Von Dietmar Römer 22.05.2005, 18:19

Merseburg/MZ. - Es war nur eine kurze Fahrt. Zusammen mit Freunden hatten sie seine Freundin von einer Schulkameradin aus dem Nachbarort abgeholt. Und dann ging alles ganz schnell. "Beim Überholen", so erinnert sich Basti, "habe ich zu dem Fahrer noch gesagt: ,Kuni, mache langsam.'"

Die Straße von Geusa nach Merseburg sei an jenem Abend vor fast genau einem Monat ganz schön nass gewesen. Und Kuni sei nach dem Überholmanöver auch gleich vom Gas gegangen. "Aber plötzlich brach das Auto hinten aus. Als es auf einmal ganz ruhig war, wusste ich, dass es geknallt hatte."

Der Ford Mondeo war seitlich gegen einen Baum geprallt. Basti konnte sich in dem völlig zertrümmerten Fahrzeug kaum rühren, er steckte zwischen einem Baumstamm und verbogenen Autoteilen fest. "Aber irgendwie kam ich doch an mein Handy heran und alarmierte die Polizei."

Der schreckliche Unfall wird noch lange wie ein Albtraum auf dem 19-jährigen Fleischerlehrling aus Merseburg lasten. Basti und seine Freundin Anne, die neben ihm auf der Rückbank saß, kamen zwar mit vergleichsweise leichten Verletzungen davon. Für Flori vorne auf dem Beifahrersitz aber endete die Autofahrt tödlich. Der 14-Jährige wurde von dem Baumstamm zerquetscht. Ein fürchterlicher Schock auch für Basti und Anne.

Tempo 70 erlaubt

Die Ermittlungen der Polizei sind noch nicht abgeschlossen. Aber nach den bisherigen Erkenntnissen war der Wagen mit "unangepasster Geschwindigkeit" auf der Straße unterwegs, auf der Tempo 70 erlaubt ist. Alkohol habe keine Rolle gespielt. Der 20-jährige Fahrer weiß noch nichts von dem folgenschweren Geschehen. Er liegt im Krankenhaus auf der Intensivstation und wird von der Außenwelt abgeschirmt.

Eines war Basti schon damals inmitten des zerknüllten Blechs klar. "Ich und meine Freundin müssen ein paar Schutzengel gehabt haben", sagt er nun im Gespräch mit der MZ. Er will - mit etwas Abstand von dem traumatischen Ereignis - über den Unfall und seine Schlussfolgerungen sprechen. Seine Freundin sei dazu noch nicht in der Lage. "Bei dem Thema kommen ihr sofort die Tränen, und sie blockt ab." Beide wollen auf jeden Fall in eine Therapie gehen.

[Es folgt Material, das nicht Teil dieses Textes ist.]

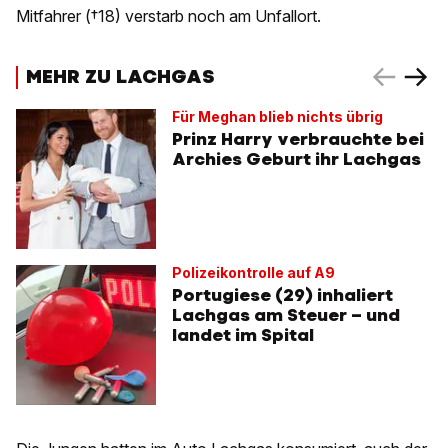
Mitfahrer (†18) verstarb noch am Unfallort.
MEHR ZU LACHGAS
Für Meghan blieb nichts übrig
Prinz Harry verbrauchte bei
Archies Geburt ihr Lachgas
Polizeikontrolle auf A9
Portugiese (29) inhaliert
Lachgas am Steuer – und
landet im Spital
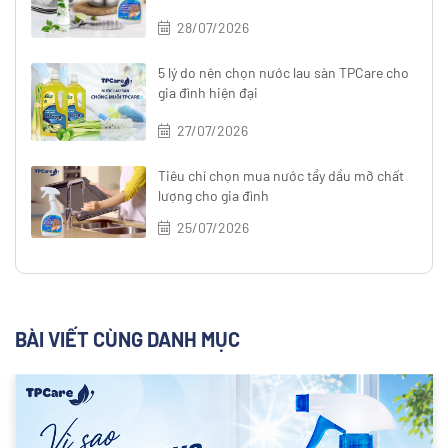
28/07/2026
5 lý do nên chọn nước lau sàn TPCare cho
gia đình hiện đại
27/07/2026
Tiêu chí chọn mua nước tẩy dầu mỡ chất
lượng cho gia đình
25/07/2026
BÀI VIẾT CÙNG DANH MỤC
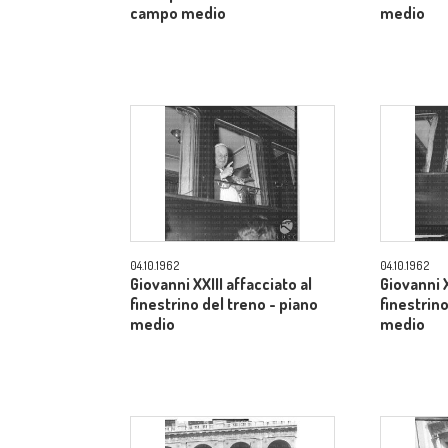
campo medio
medio
04.10.1962
04.10.1962
Giovanni XXIII affacciato al
Giovanni X
finestrino del treno - piano
finestrino
medio
medio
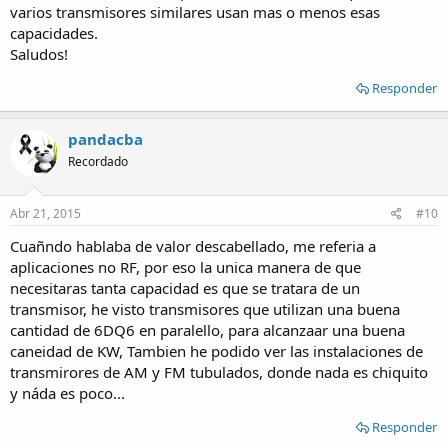
varios transmisores similares usan mas o menos esas
capacidades.
Saludos!
Responder
pandacba
Recordado
Abr 21, 2015
#10
Cuañndo hablaba de valor descabellado, me referia a
aplicaciones no RF, por eso la unica manera de que
necesitaras tanta capacidad es que se tratara de un
transmisor, he visto transmisores que utilizan una buena
cantidad de 6DQ6 en paralello, para alcanzaar una buena
caneidad de KW, Tambien he podido ver las instalaciones de
transmirores de AM y FM tubulados, donde nada es chiquito
y náda es poco...
Responder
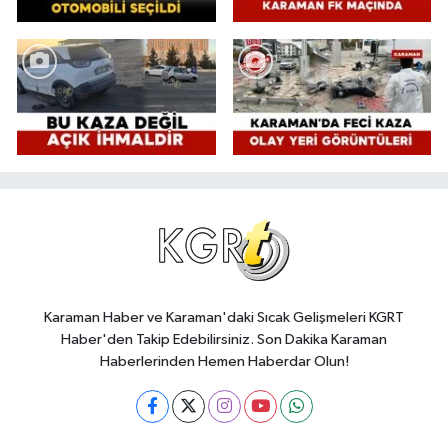
Karaman Haber ve Karaman'daki Sıcak Gelişmeleri KGRT
Haber'den Takip Edebilirsiniz. Son Dakika Karaman
Haberlerinden Hemen Haberdar Olun!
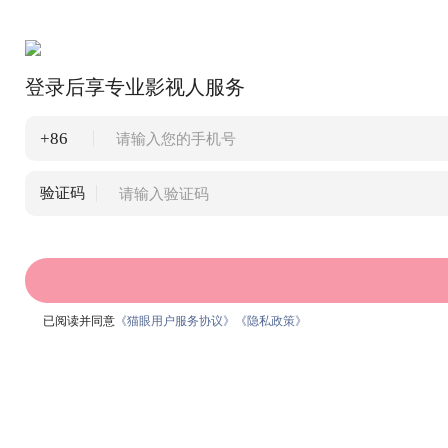
登录后享专业影视人服务
+86
验证码
已阅读并同意
《猫眼用户服务协议》
《隐私政策》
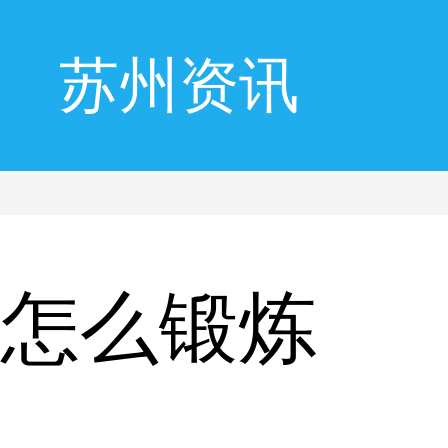
苏州资讯
风怎么锻炼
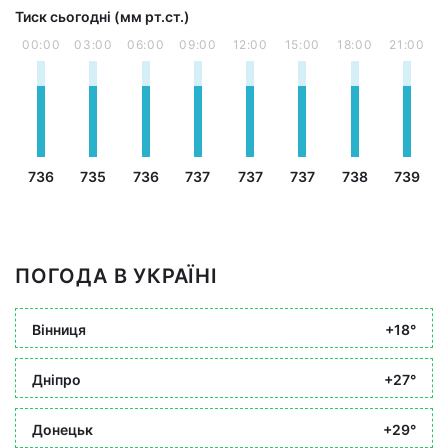
Тиск сьогодні (мм рт.ст.)
00:00
03:00
06:00
09:00
12:00
15:00
18:00
21:00
736
735
736
737
737
737
738
739
ПОГОДА В УКРАЇНІ
Вінниця
+18°
Дніпро
+27°
Донецьк
+29°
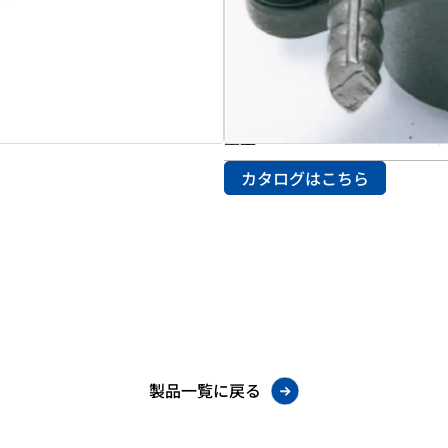
曲げ能力
ＳＤ３４
モータ
単相１０
重量
１２．５
カタログはこちら
製品一覧に戻る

Das Gespräch ist für Basti so etwas wie ein erstes persönliches Therapieprogramm. Dazu zählt auch der Wunsch, anderen jungen Leuten angesichts der schlimmen Erfahrung und des toten Freundes ein "bisschen auf die Sprünge zu helfen". Jenen besonders, die sich in der Freizeit, vor und nach der Disko oder einer Fete sorglos ins Auto setzen und sich damit oft in gefährliche Situationen begeben.

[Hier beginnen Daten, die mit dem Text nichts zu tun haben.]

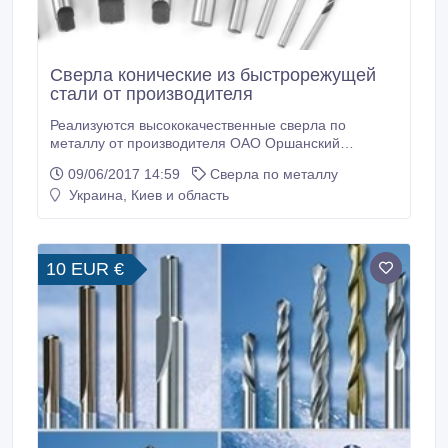
Сверла конические из быстрорежущей
стали от производителя
Реализуются высококачественные сверла по
металлу от производителя ОАО Оршанский
инструментальный завод (Беларусь). Сталь Р6М5,
09/06/2017 14:59
Сверла по металлу
закаленное, соответствует ГОСТам. Конический
Украина, Киев и область
хвостовик, средняя, длинная, удлиненная серия в
диапазоне ф 6...76 мм. Технические параметры и
каталог на http://orshiz.by.
10 EUR €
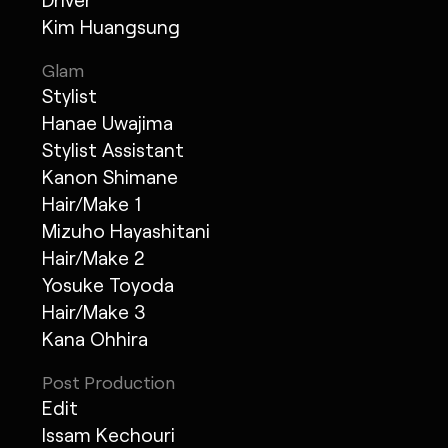
Kim Huangsung
Glam
Stylist
Hanae Uwajima
Stylist Assistant
Kanon Shimane
Hair/Make 1
Mizuho Hayashitani
Hair/Make 2
Yosuke Toyoda
Hair/Make 3
Kana Ohhira
Post Production
Edit
Issam Kechouri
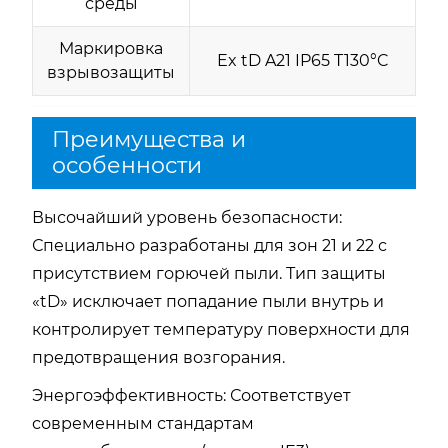
среды
Маркировка
Ex tD A21 IP65 T130°C
взрывозащиты
Преимущества и
особенности
Высочайший уровень безопасности:
Специально разработаны для зон 21 и 22 с
присутствием горючей пыли. Тип защиты
«tD» исключает попадание пыли внутрь и
контролирует температуру поверхности для
предотвращения возгорания.
Энергоэффективность:
Соответствует
современным стандартам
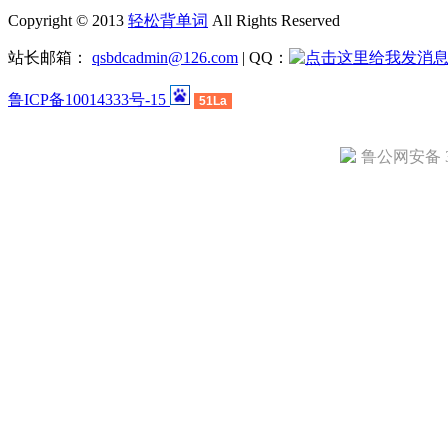
Copyright © 2013
轻松背单词
All Rights Reserved
站长邮箱：
qsbdcadmin@126.com
| QQ：
鲁ICP备10014333号-15
51La
鲁公网安备 37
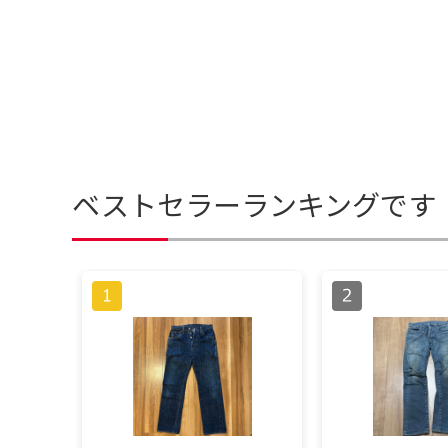
ベストセラーランキングです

"Vorher macht man sich ja groß keinen Kopf, wenn man zu einem Kumpel in die Karre steigt", sagt Basti. Klar sei es bequem, schnell von A nach B zu kommen. Und es mache eben mehr Spaß, mit Freunden so lange es geht zusammen zu sein. Erst hinterher, nachdem etwas passiert ist, mache man sich dann so seine Gedanken. Etwa, dass der Freund zum Unfallzeitpunkt erst sieben Wochen den Führerschein und fünf Wochen das Auto hatte.

Bald in Fahrschule

Wie Basti ist auch die 16-jährige Jule immer noch geschockt. "Flori wird uns sehr fehlen", sagt sie. Jule saß nur durch Zufall nicht in dem Unfallwagen. "Hätte ich nicht für eine Mathearbeit lernen müssen, wäre ich mit in dem Auto gewesen." Bis zu jenem April-Abend habe es sie als Beifahrerin nicht gestört, "wenn da einer mal ordentlich aufs Gas gegangen ist".

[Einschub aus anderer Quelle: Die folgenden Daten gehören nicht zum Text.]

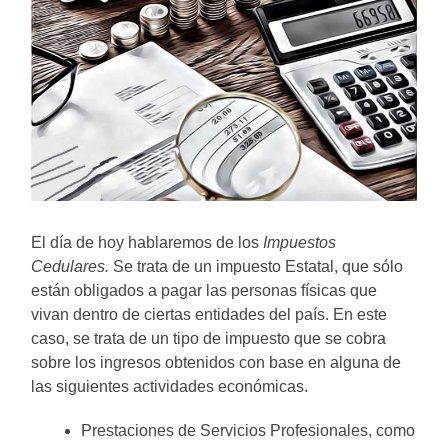
El día de hoy hablaremos de los
Impuestos
Cedulares.
Se trata de un impuesto Estatal, que sólo
están obligados a pagar las personas físicas que
vivan dentro de ciertas entidades del país. En este
caso, se trata de un tipo de impuesto que se cobra
sobre los ingresos obtenidos con base en alguna de
las siguientes actividades económicas.
Prestaciones de Servicios Profesionales, como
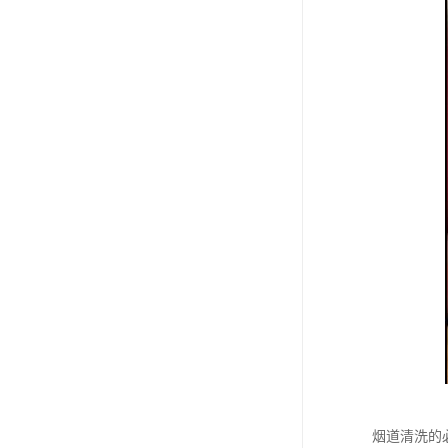
烟道清洗的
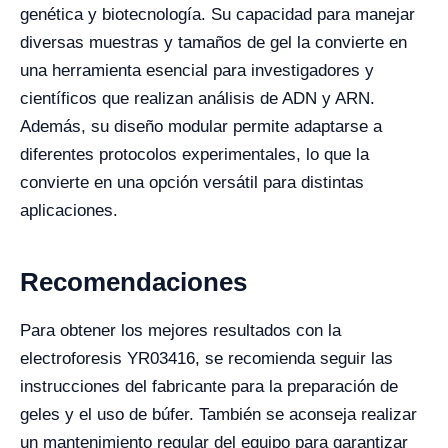
genética y biotecnología. Su capacidad para manejar
diversas muestras y tamaños de gel la convierte en
una herramienta esencial para investigadores y
científicos que realizan análisis de ADN y ARN.
Además, su diseño modular permite adaptarse a
diferentes protocolos experimentales, lo que la
convierte en una opción versátil para distintas
aplicaciones.
Recomendaciones
Para obtener los mejores resultados con la
electroforesis YR03416, se recomienda seguir las
instrucciones del fabricante para la preparación de
geles y el uso de búfer. También se aconseja realizar
un mantenimiento regular del equipo para garantizar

Das ist nun bei ihr und auch bei Basti ganz anders. "Mit dem Auto muss ich keinem etwas beweisen. Dazu hänge ich zu sehr am Leben." Bald wird der 19-Jährige diese Vorsätze umsetzen können, denn er hat sich gerade in einer Fahrschule angemeldet. Auch das ist für ihn ein kleines Stück Traumabewältigung.